# Set of tasks:
1: List every person named in the construction post.
2: Copy the section of the construction post that starts at "It was amazing" and ends at "behind this wall.".

We ended up very insulated - much more than our old house, in fact!  We can't believe how well the building holds heat and warmth from sunshine.  (Wait, why isn't this our house??) :)

Next up: Cal and Dennis of Cal's Custom Drywall (Braintree, VT) hung nearly 3000 square feet of sheetrock up, down, and all around the building.

It was amazing to watch them work - the tricks and skills these guys have were better than anything we could have hoped for.  They did an absolutely beautiful job, all the while laughing in disbelief tolerating at the antics of our dog running off with their tools, coffee mugs, and lunch boxes.  (Mmm hmm.  He's a nut.)

Meanwhile, Nathan and I worked on framing an interior wall for the utility room below the stairs.  Our rough-cut hemlock framing doubles as adjustable pottery storage. (More on that later.)

Soon, Dick Ratico the electrician (Solar Wind Electric, Bradford, VT) and Tim (Brownelle Plumbing, Norwich, VT), will get all the necessary panels and water heaters installed in the space behind this wall.

(I LOVE this as the back of my studio!)

With the drywall done, and the first phase of interior walls complete, we spent a day cleaning out the building of our tools and tables and staging and accumulated stuff to ready for the next and nearly last phase.

It feels so good to see it all cleaned up and emptied out . . . full of promise.

And as of this week, Gerry Vargo and his crew (Braintree, VT) are cutting, rolling, and spraying this building crisp and clean white.  (With one little color surprise to be unveiled later!)

# Provided material:

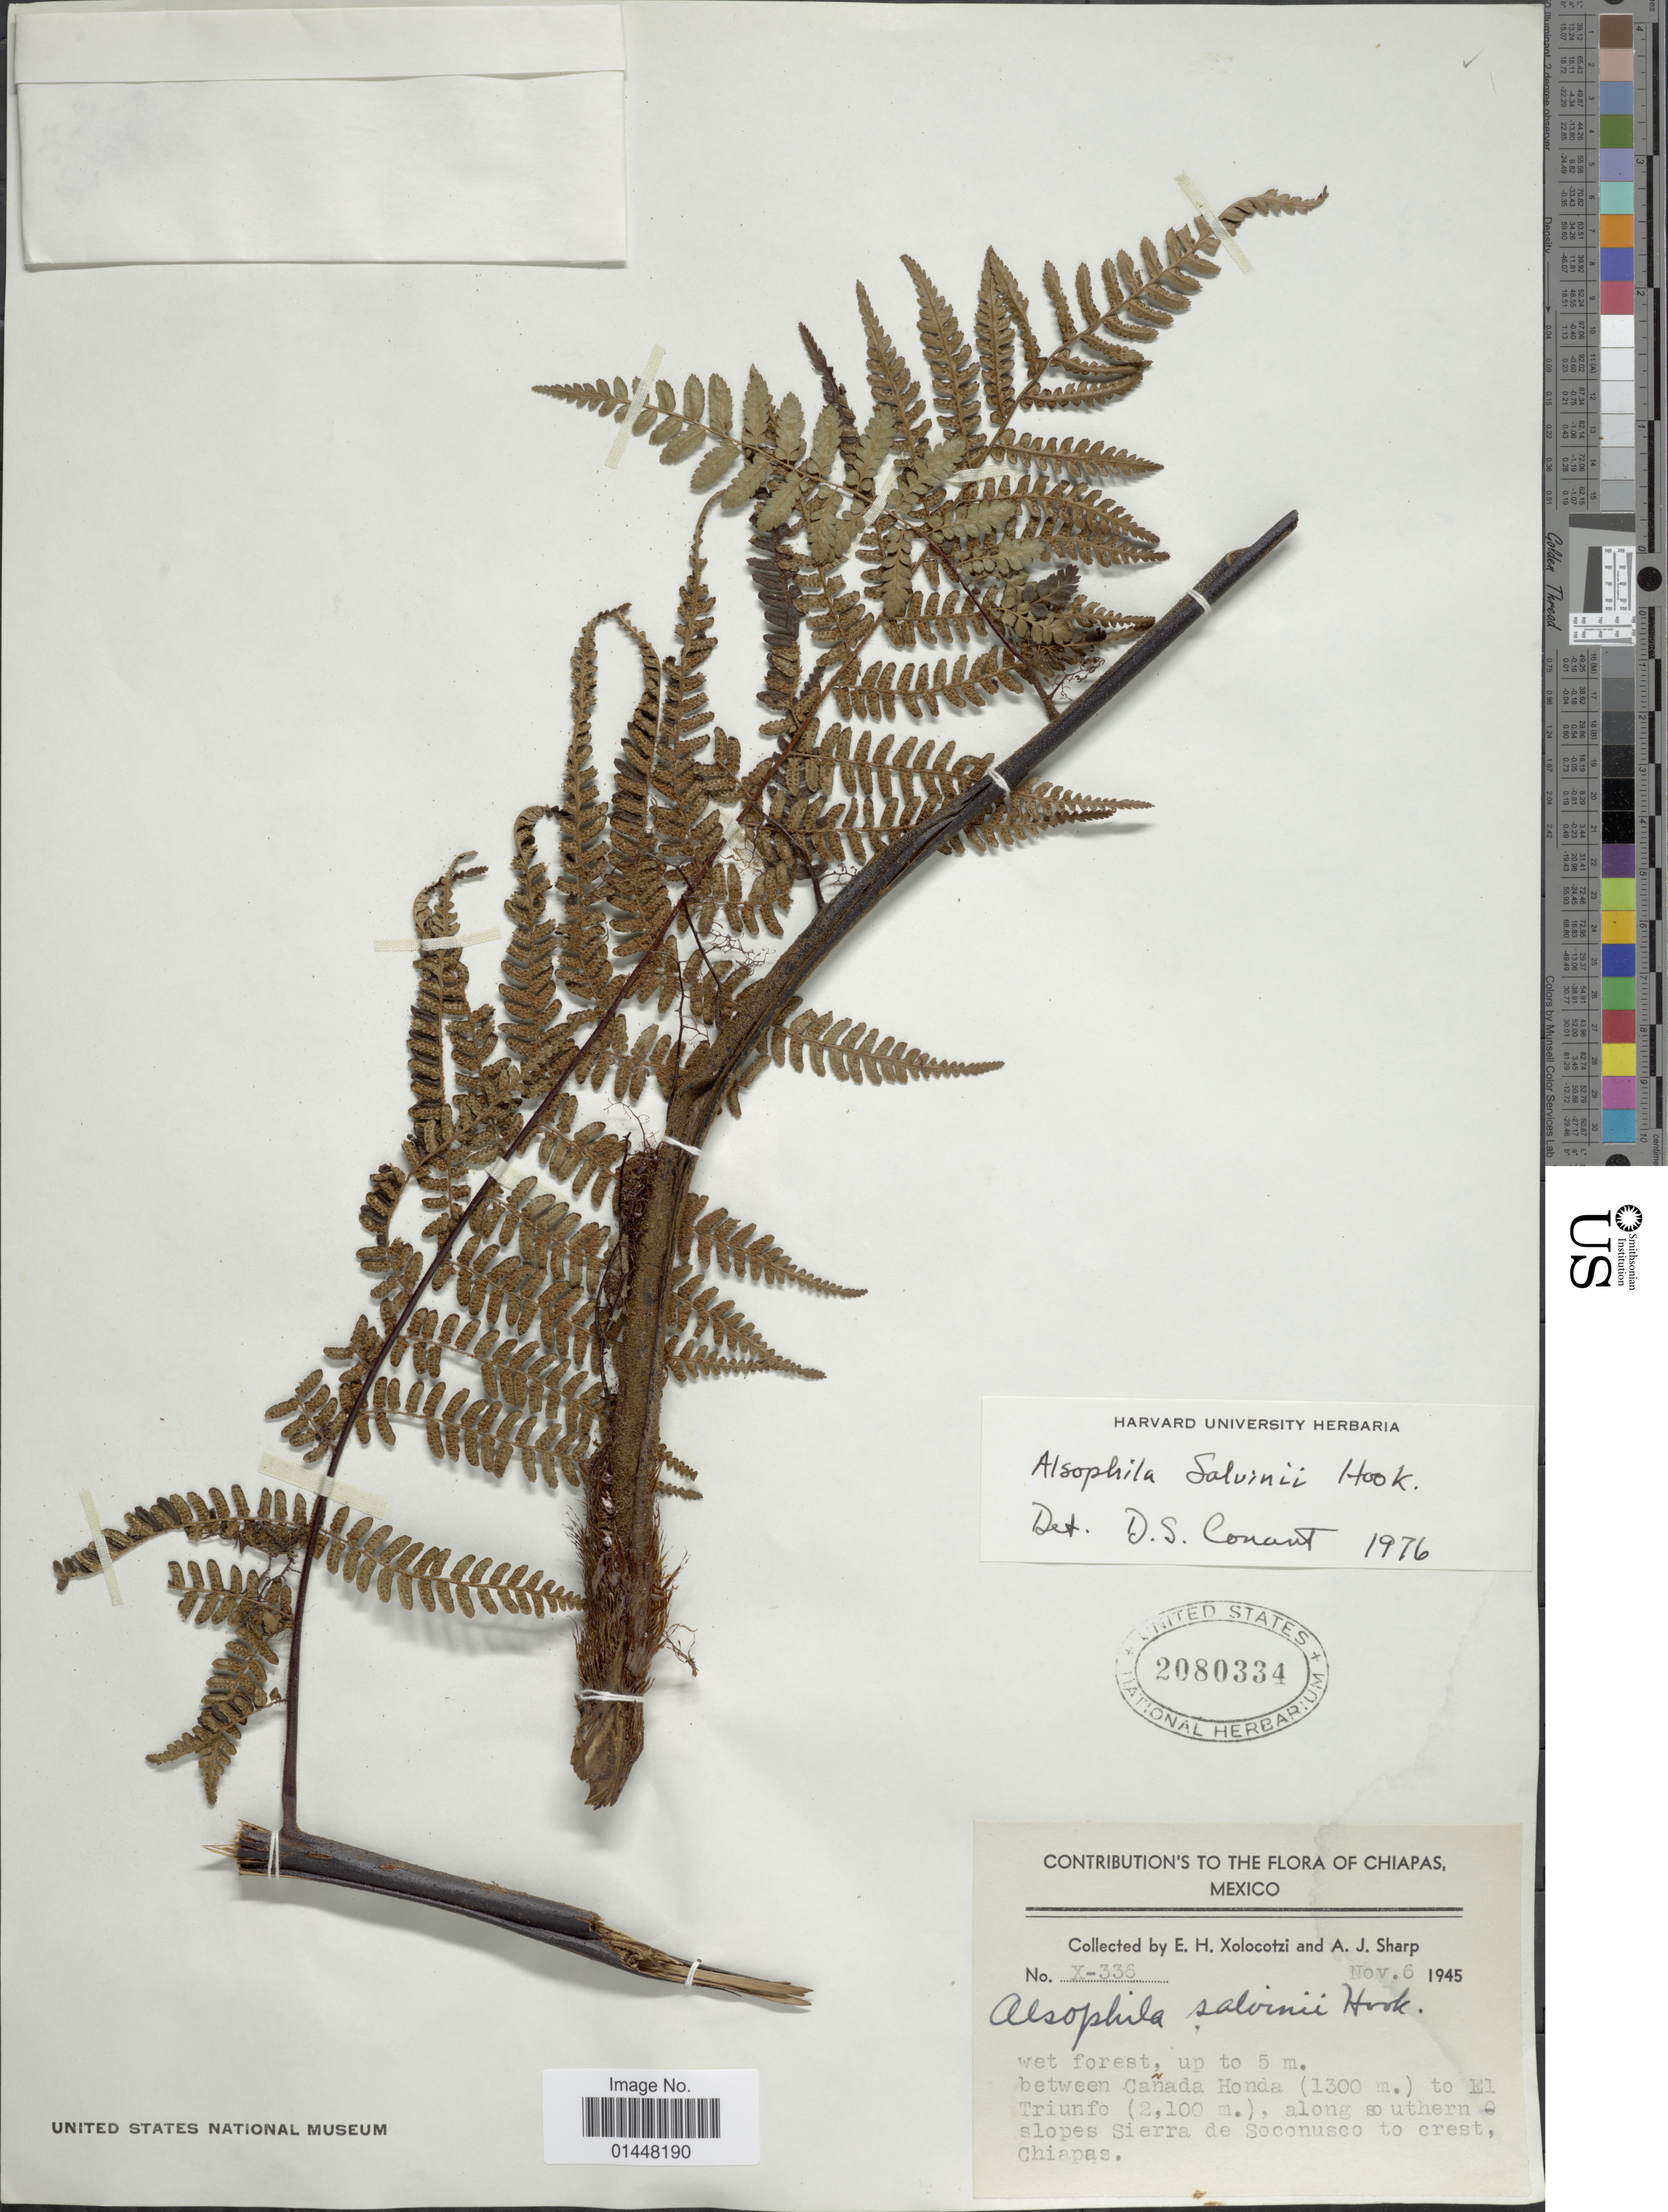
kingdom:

# Worked answers:
1:
Cal
Dennis
Nathan
Dick Ratico
Tim
Gerry Vargo

2:
It was amazing to watch them work - the tricks and skills these guys have were better than anything we could have hoped for.  They did an absolutely beautiful job, all the while laughing in disbelief tolerating at the antics of our dog running off with their tools, coffee mugs, and lunch boxes.  (Mmm hmm.  He's a nut.)

Meanwhile, Nathan and I worked on framing an interior wall for the utility room below the stairs.  Our rough-cut hemlock framing doubles as adjustable pottery storage. (More on that later.)

Soon, Dick Ratico the electrician (Solar Wind Electric, Bradford, VT) and Tim (Brownelle Plumbing, Norwich, VT), will get all the necessary panels and water heaters installed in the space behind this wall.